TASK GOAL.
In the forum thread below, which book by HD does one poster say they read?

PAGE EXCERPT.
## Begin

So I guess this thread either inspired me to write a fake name or have it edited by a male editor.
Now tell me anons who are not baiting, if you found out a book you liked was written by a woman, would you no longer like the book?

>> No.17719771

ursula le guin is one of my favorite of all time

>> No.17719772

>>17719754
the meme machine

>> No.17719778

>>17715413
I have no idea. I am a bit biased against anti-woman threads but this goes for "all men are pigs" threads on twitter/tumblr too.
So I guess men need a way to vent and rightfully so. I am sick of the sexism on both sides.

>> No.17719784

>>17719766
>if you found out a book you liked was written by a woman, would you no longer like the book
Yes. I have done this before. Then I found out it was a man with a woman's name and I liked it again.

>> No.17719820

>>17719766
>if you found out a book you liked was written by a woman, would you no longer like the book?
Yes. Typical of you w*men to have no understanding of betrayal.

>> No.17719847

Why would reading women be something you specifically go out to do? Why look for it? I try to minimize my reading of female authors because on average they’re usually inferior to the average male writer and the best females I’ve read are far below the best male writers so I don’t see the appeal there either. In fact if I’m interested in a book but I see it’s written by a woman or translated by a woman the appeal of the book is immediately lessened.

As for the last book by a female I’ve read, I read a bit of the waves by Virginia Woolfe and I didn’t care for it. Prior to that I read HD’s book Helen in Egypt and I thought it was honestly garbage. I’ve found the only works by females to be of any merit require the writer to be a mystic and because of that, largely isolated in personality and character from the culture and world spirit that pervades them. And look If you think you have a book by a female that can change my mind, mention it I’ll give the first 10 pages a read before I decide if it’s worth to complete and if the writing is worth my time. But otherwise I see no reason to go out of my way to look for female writers.

## End

Dataset entries.
## Begin

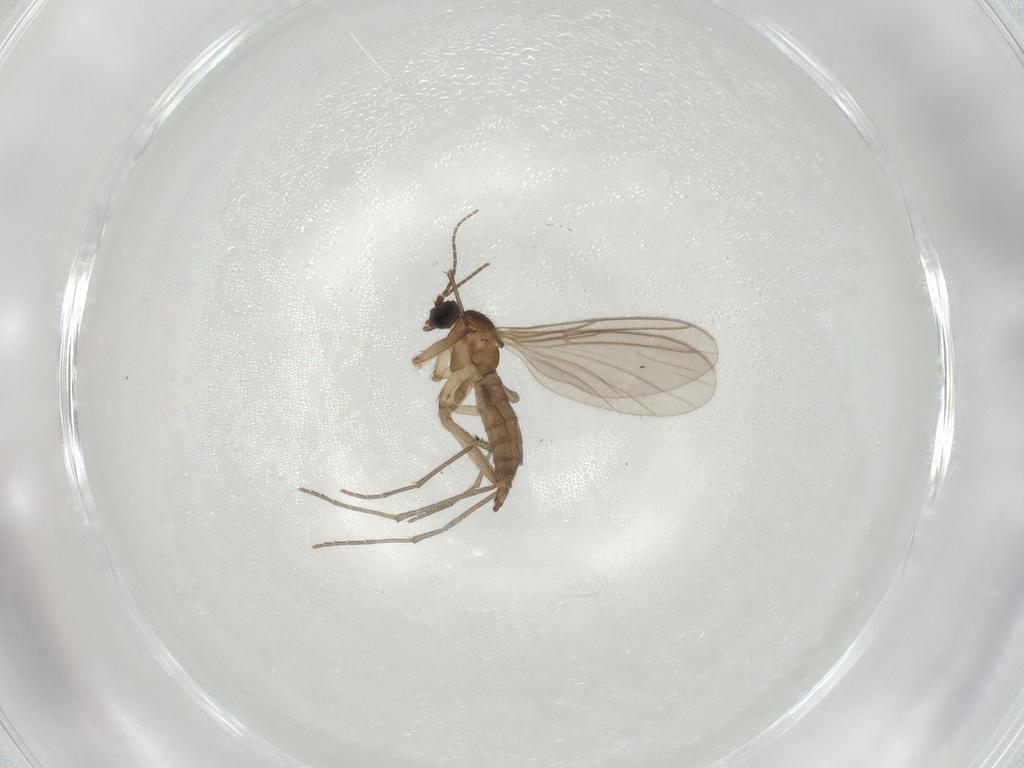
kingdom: Animalia
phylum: Arthropoda
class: Insecta
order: Diptera
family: Sciaridae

## End

FINISHED ANSWER.
Helen in Egypt